**TEXT UNDER STUDY**
===============
I will attempt to keep this purposefully vague in order to remain as anonymous as possible.

Basically, I currently attend a top institution that leads to a very secure, guaranteed middle-class life style. It is an extremely risk-adverse life path that most people would be happy to take. Middle of the road, I would be making a comfortable 300k-400k gross by 35.

However, I want to go to the top. This post sounds cocky, but it's not meant to be. I want 'fuck you' money. I want freedom.

This past summer I had a few weeks off. During that time, I was putting in a consistent 16-18 hours a day on my projects. I loved every minute of it. I have had small successes online so far $x,xxx, but nothing big.

Bottom line, I want to go for it. I want to say fuck it and jump ship and start aggressively pursuing online entrepreneurship. I know everyone says they work hard, but I won't let a single person outwork me. I don't use facebook. I don't text. I don't watch youtube videos. I don't party. I don't care. I want the money and that's it.

However, I realize that plenty of people online are completely full of shit and claim to make way more than they have ever even seen.

To the senior guys out there currently killing it: what are your thoughts? What would you choose? Anything you can offer will give me some things to think about.
 
However, I realize that plenty of people online are completely full of shit and claim to make way more than they have ever even seen.

Yes, and most of them pretending to be full time aren't. And most full-time aren't killing it like you'd think. I'm certainly not where I want to be by any means.

Don't think of your path as binary where it's either/or. Having the education you're talking about will be priceless to fall back on, because not everyone makes it. Your goals may change as you age. You might want a family and it'll be more important to provide stability.
===============
(Pixel coordinate tracking data)
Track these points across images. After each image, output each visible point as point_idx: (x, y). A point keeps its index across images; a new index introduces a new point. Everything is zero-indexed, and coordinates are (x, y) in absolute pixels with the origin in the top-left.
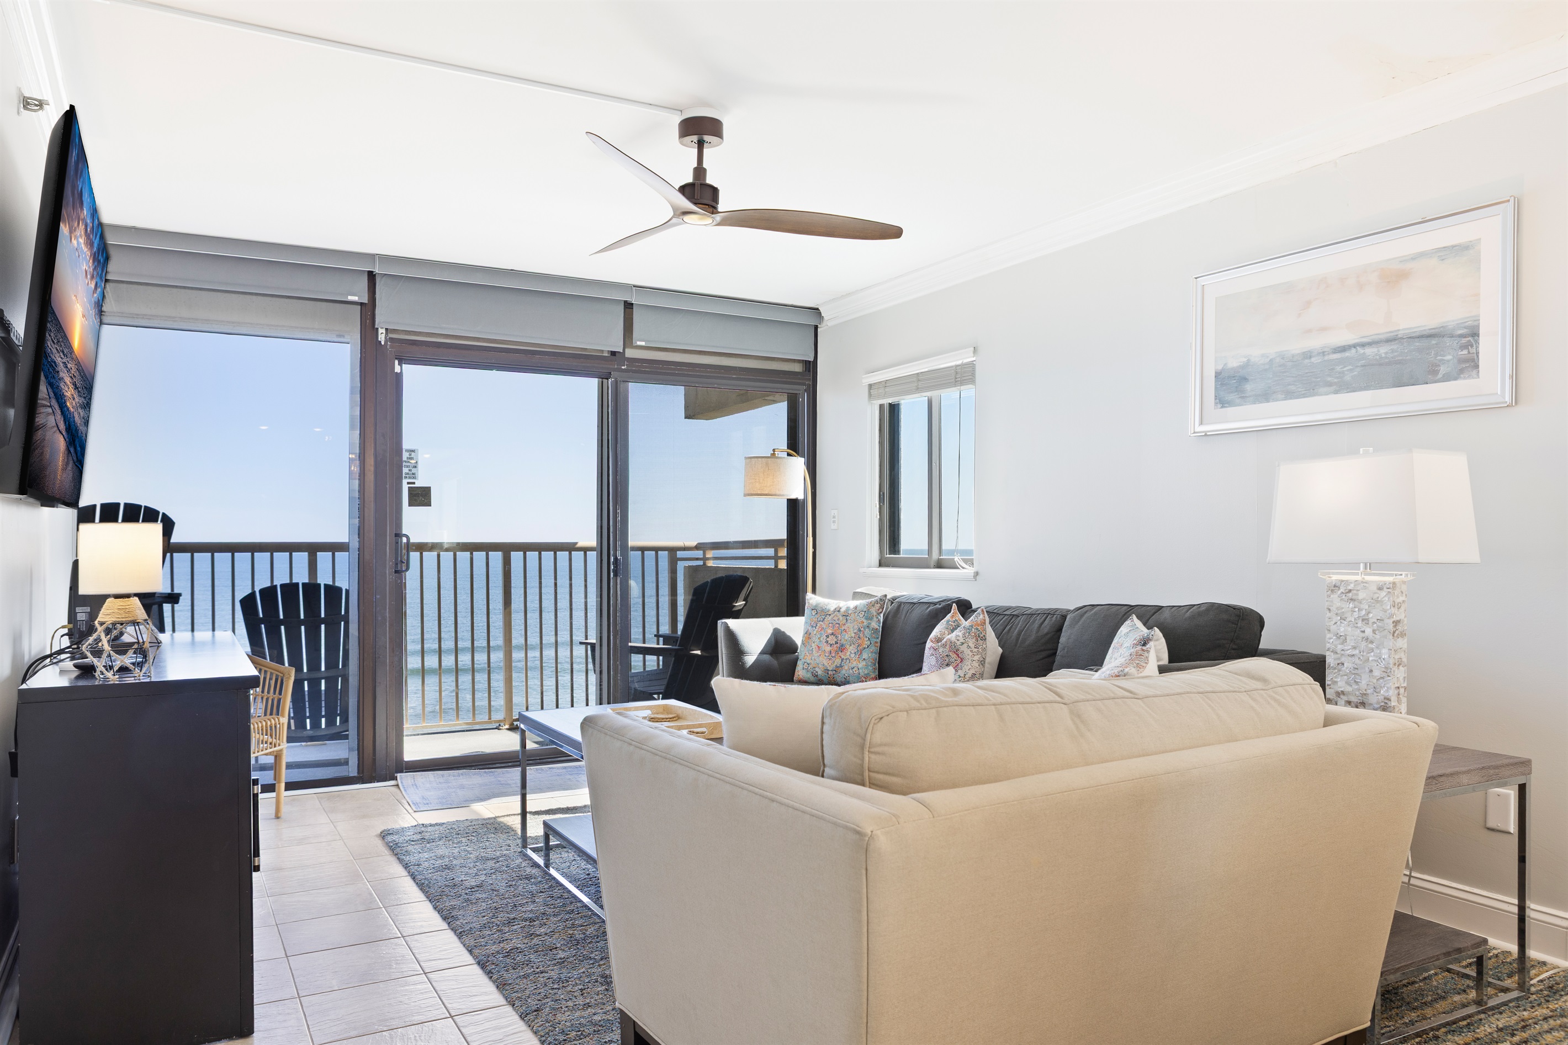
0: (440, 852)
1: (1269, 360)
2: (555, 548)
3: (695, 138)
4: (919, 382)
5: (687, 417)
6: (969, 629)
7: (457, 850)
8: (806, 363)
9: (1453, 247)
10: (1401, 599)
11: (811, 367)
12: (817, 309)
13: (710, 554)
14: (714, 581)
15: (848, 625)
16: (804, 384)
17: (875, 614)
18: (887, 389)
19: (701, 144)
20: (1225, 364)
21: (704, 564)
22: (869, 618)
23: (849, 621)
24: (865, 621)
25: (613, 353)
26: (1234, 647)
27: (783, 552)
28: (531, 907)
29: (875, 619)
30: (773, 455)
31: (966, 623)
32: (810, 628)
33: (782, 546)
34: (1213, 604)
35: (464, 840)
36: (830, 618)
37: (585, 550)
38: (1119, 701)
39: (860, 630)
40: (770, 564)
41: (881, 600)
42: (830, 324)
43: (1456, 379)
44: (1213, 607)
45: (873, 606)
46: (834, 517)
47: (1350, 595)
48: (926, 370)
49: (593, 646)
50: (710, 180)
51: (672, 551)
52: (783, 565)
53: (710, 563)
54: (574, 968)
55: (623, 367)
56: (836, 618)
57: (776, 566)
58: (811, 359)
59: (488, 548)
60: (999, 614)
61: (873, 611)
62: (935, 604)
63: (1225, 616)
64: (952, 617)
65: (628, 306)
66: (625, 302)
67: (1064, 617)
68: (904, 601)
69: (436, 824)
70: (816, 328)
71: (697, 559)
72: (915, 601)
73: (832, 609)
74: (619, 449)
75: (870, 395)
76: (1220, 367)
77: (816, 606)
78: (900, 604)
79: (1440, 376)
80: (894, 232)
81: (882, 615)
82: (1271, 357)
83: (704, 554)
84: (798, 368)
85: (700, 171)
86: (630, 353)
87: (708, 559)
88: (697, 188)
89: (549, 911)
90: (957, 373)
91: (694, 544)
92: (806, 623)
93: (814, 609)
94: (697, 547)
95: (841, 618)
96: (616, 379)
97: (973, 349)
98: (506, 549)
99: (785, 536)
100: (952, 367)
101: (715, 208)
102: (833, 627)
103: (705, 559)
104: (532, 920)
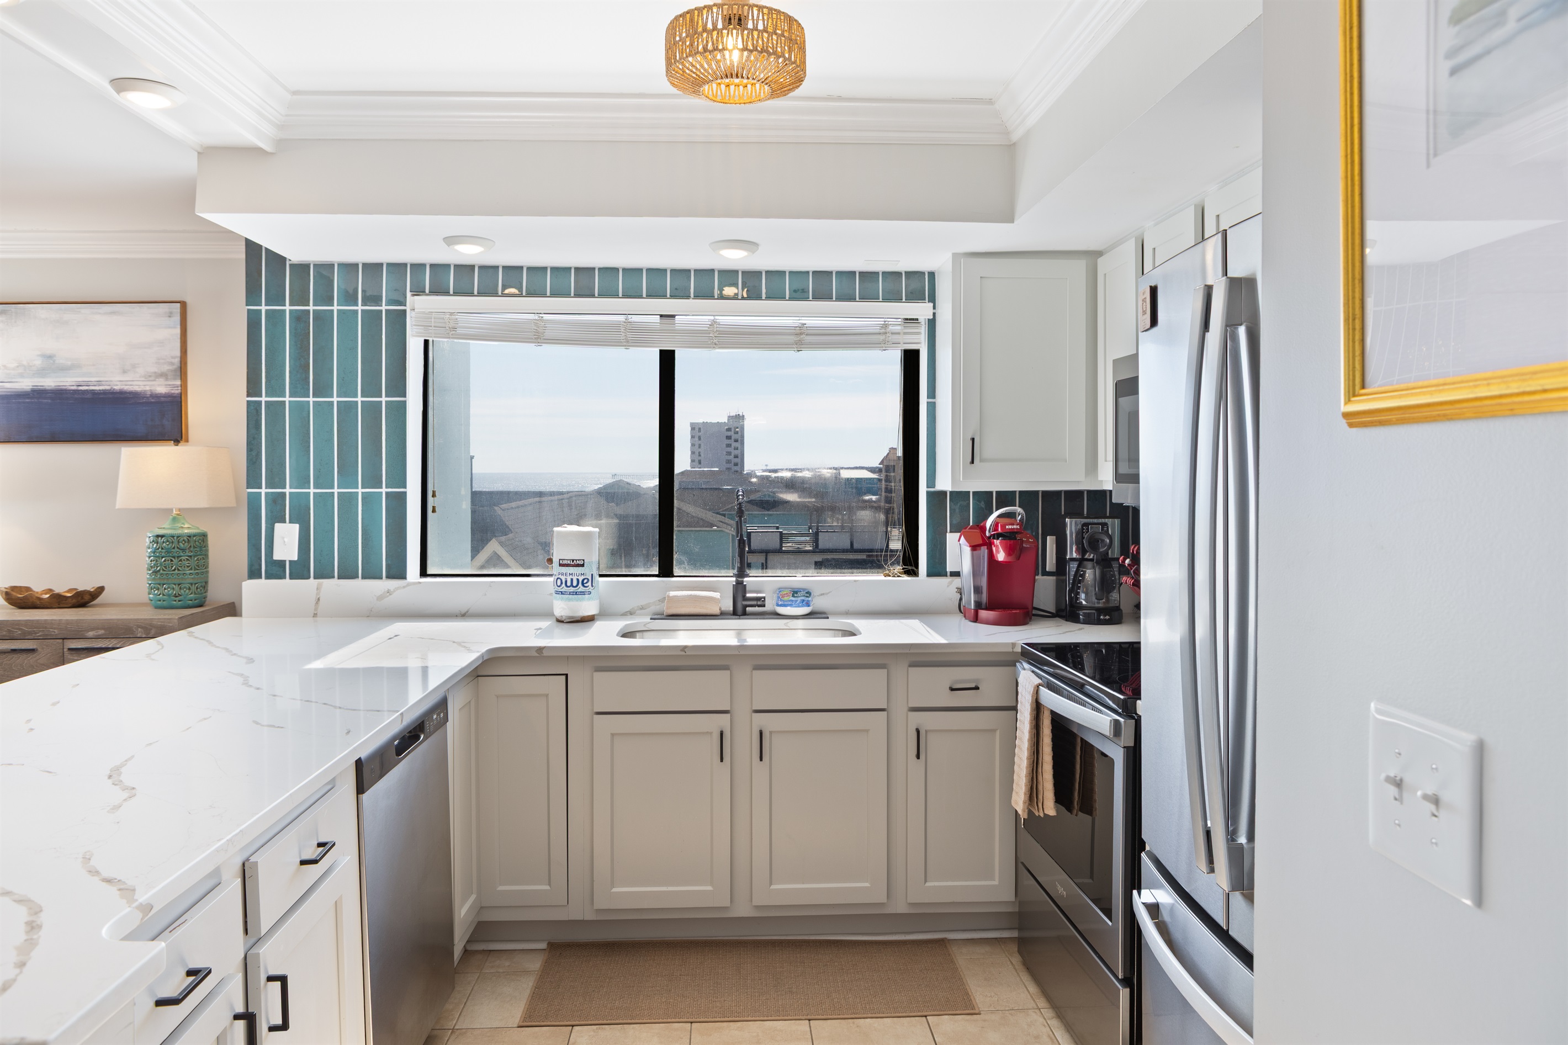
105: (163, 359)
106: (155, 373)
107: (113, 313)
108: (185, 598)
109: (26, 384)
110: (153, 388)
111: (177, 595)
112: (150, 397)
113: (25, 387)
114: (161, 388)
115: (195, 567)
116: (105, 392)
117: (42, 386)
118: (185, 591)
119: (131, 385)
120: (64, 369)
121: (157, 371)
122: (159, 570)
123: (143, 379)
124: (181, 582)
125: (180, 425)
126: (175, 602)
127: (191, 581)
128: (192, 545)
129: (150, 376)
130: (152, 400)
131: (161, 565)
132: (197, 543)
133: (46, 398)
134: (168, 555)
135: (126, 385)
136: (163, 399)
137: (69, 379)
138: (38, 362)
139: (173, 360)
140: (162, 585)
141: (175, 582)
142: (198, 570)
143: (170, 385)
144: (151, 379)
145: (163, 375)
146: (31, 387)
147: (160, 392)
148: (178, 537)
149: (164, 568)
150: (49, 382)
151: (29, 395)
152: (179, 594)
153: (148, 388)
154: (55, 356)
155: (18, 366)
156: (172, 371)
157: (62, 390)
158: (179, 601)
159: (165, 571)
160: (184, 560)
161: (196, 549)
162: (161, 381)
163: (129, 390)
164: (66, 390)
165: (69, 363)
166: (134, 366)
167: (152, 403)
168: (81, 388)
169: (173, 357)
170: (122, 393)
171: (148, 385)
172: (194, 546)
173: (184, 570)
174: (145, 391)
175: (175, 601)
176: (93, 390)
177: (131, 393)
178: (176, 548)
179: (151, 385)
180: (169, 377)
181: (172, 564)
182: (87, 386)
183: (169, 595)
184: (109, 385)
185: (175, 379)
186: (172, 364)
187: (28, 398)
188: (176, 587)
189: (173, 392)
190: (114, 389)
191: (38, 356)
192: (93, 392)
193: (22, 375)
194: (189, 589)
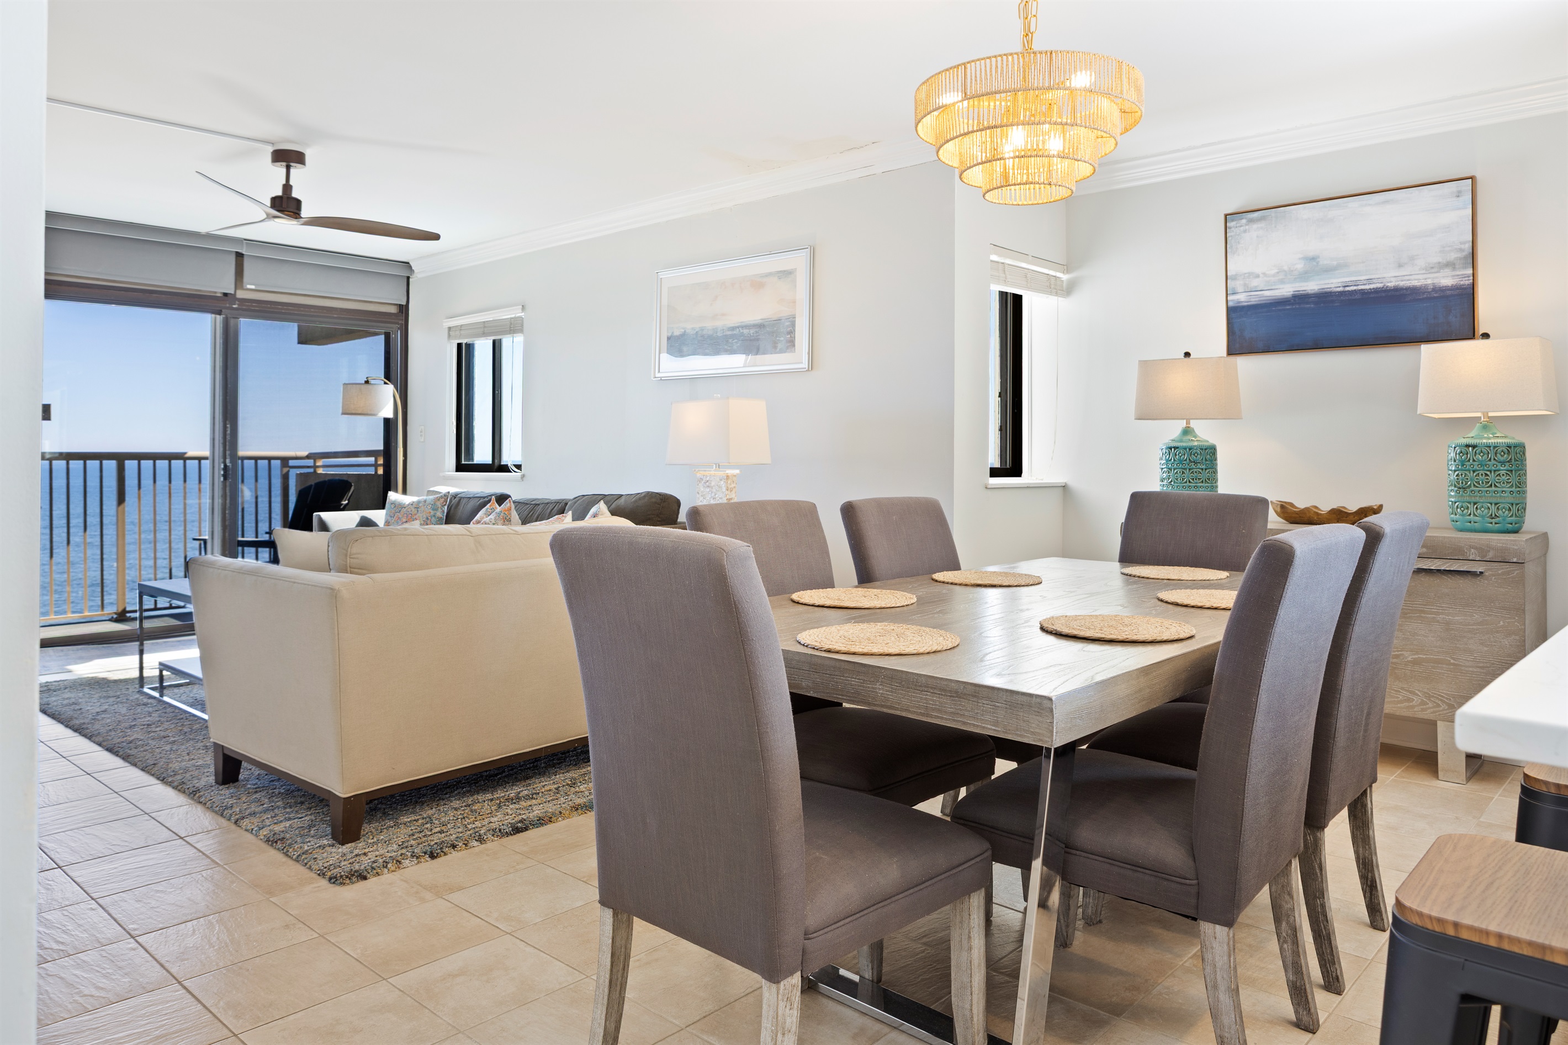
===============
**TASK GOAL**
Answer these questions using the text about leaving a secure career path for online entrepreneurship.
(a) What gross income does the writer expect to be making by age 35 on the middle-of-the-road path?
(b) How many hours a day did the writer spend on projects during the few weeks off last summer?
(c) In the reply, what does the education the writer mentions become?

**WRITTEN SOLUTION**
(a) A comfortable 300k-400k gross.
(b) A consistent 16-18 hours a day.
(c) It becomes priceless to fall back on, because not everyone makes it.